3d Sunday of EasterMay 8, 2011
1 Peter 1: 17-21
Christian Brothers, Iona College
“Conduct yourselves with reverence during the time of your sojourning, realizing that you were ransomed…with the precious blood of Christ” (1 Pet 1: 17-19).
Peter’s 1st Letter is addressed to “visiting strangers” and “resident aliens”—references to neither extraterrestrials nor immigrants legal or illegal; but to Christians, particularly converts from paganism, living in the precarious conditions of the mid-1st century, especially conditions of official and unofficial hostility, harassment, and persecution.
Sojourning here is the same word used in Acts (13:17) in one of Paul’s homilies with reference to the Israelites’ stay in Egypt—an apt reference when Peter, here, refers to our deliverance thru a lamb’s blood (1:19). Neither Israel in Egypt nor Peter’s contemporaries nor Christians now have a comfortable, permanent home; rather, we’re in transit, passing thru—passing thru mortal life, passing thru an unredeemed society (what some refer to as “the world, the flesh, and the devil”), passing thru a time of trial.
The Christian is different from the rest of society, separated from it, because you have been “ransomed from your futile conduct” (1:18). In the case of Peter’s addressees, most of them former pagans, the futile conduct was idolatry: “They are without knowledge who bear wooden idols and pray to gods that cannot save,” the prophet Isaiah says (45:20). In the case of all of us, the futile conduct is our sins, which seem for a moment to be life-affirming but fail to bring us more than fleeting pleasure. The blood of Christ, spattered on the wood of the cross like the paschal lamb’s blood on Israel’s doorposts, has delivered us from the angel of death, ransomed us from the grave.
The Christian is different from the rest of society, separated from it, because you invoke the impartial Judge of the world as Father (1:17). (Peter doesn’t speak of Christ as judge, as the Gospels and our Creed do.) Ransomed by Christ, belonging then to Christ, you address God as Father, like Christ. You are bonded to God in a familial relationship—no stranger, no alien, no sojourner in the household of God, but an intimate member of it. St. Paul writes to the Ephesians, “You are strangers and aliens no longer, but fellow citizens with the saints and members of the household of God, built upon the foundation of the apostles and prophets, with Christ Jesus himself as the capstone” (2:19-20).
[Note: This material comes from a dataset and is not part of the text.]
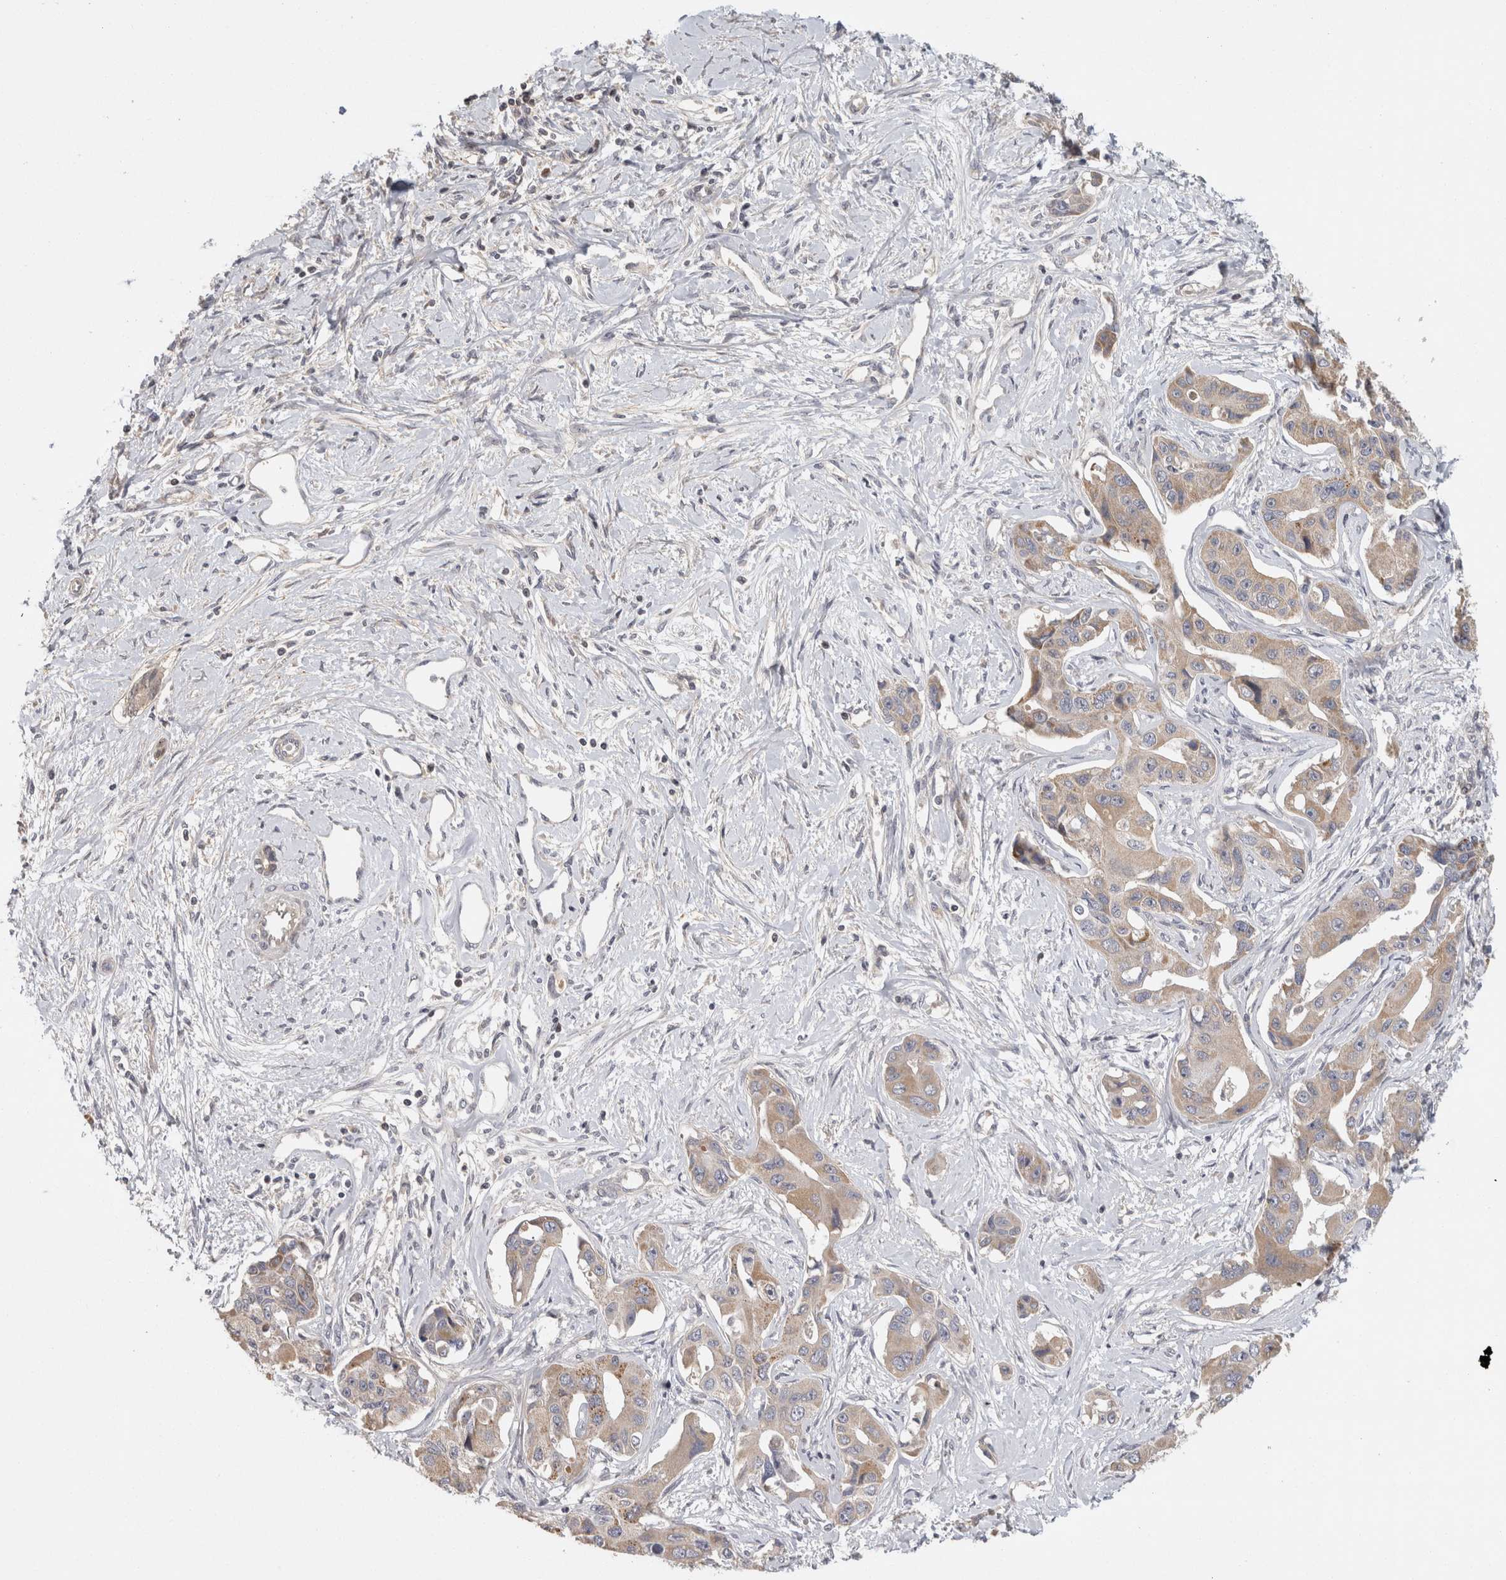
{"staining": {"intensity": "moderate", "quantity": "25%-75%", "location": "cytoplasmic/membranous"}, "tissue": "liver cancer", "cell_type": "Tumor cells", "image_type": "cancer", "snomed": [{"axis": "morphology", "description": "Cholangiocarcinoma"}, {"axis": "topography", "description": "Liver"}], "caption": "Cholangiocarcinoma (liver) was stained to show a protein in brown. There is medium levels of moderate cytoplasmic/membranous expression in approximately 25%-75% of tumor cells.", "gene": "ACAT2", "patient": {"sex": "male", "age": 59}}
Consequently, says Peter, you have an obligation: “conduct yourselves with reverence,” or in some translations, “with fear,” but that reverential fear or awe moved by love. We’re afraid to offend those dearest to us, not out of dread but out of reverence, out of a deep feeling of respect and personal relationship. “Conduct yourselves with reverence” by faithful worship of your Father, by faithful adherence to the teachings of Jesus.
In ch. 2 Peter will be more specific, telling his addressees to get rid of malice, deceit, insincerity, envy, and slander (2:1)—timeless advice for the disciples of Jesus. Further on he’ll give directions for specific roles in the Christian household: wives (3:1-6), husbands (3:7), slaves (2:18-25), and presbyters (5:1-4). He’ll tell us to be patient, compassionate, humble, forgiving (3:8-9), loving in all things “because love covers a multitude of sins” (4:8). These are some practical ways of “conducting ourselves with reverence during our time of sojourning.”
Finally, Peter reminds us that our “faith and hope are in God, who raised [Christ] from the dead and gave him glory” (1:21). During the difficult period of our sojourning—amid the hostility and even the persecution of a pagan world, or “just” the temptations of a world so focused on consumerism, sex, power, and what people think of us—in such a world, remember that God has saved us “with the precious blood of Christ.” In him is our hope; in him is our salvation. Nothing the world has can top that. Nothing the world does can overcome that.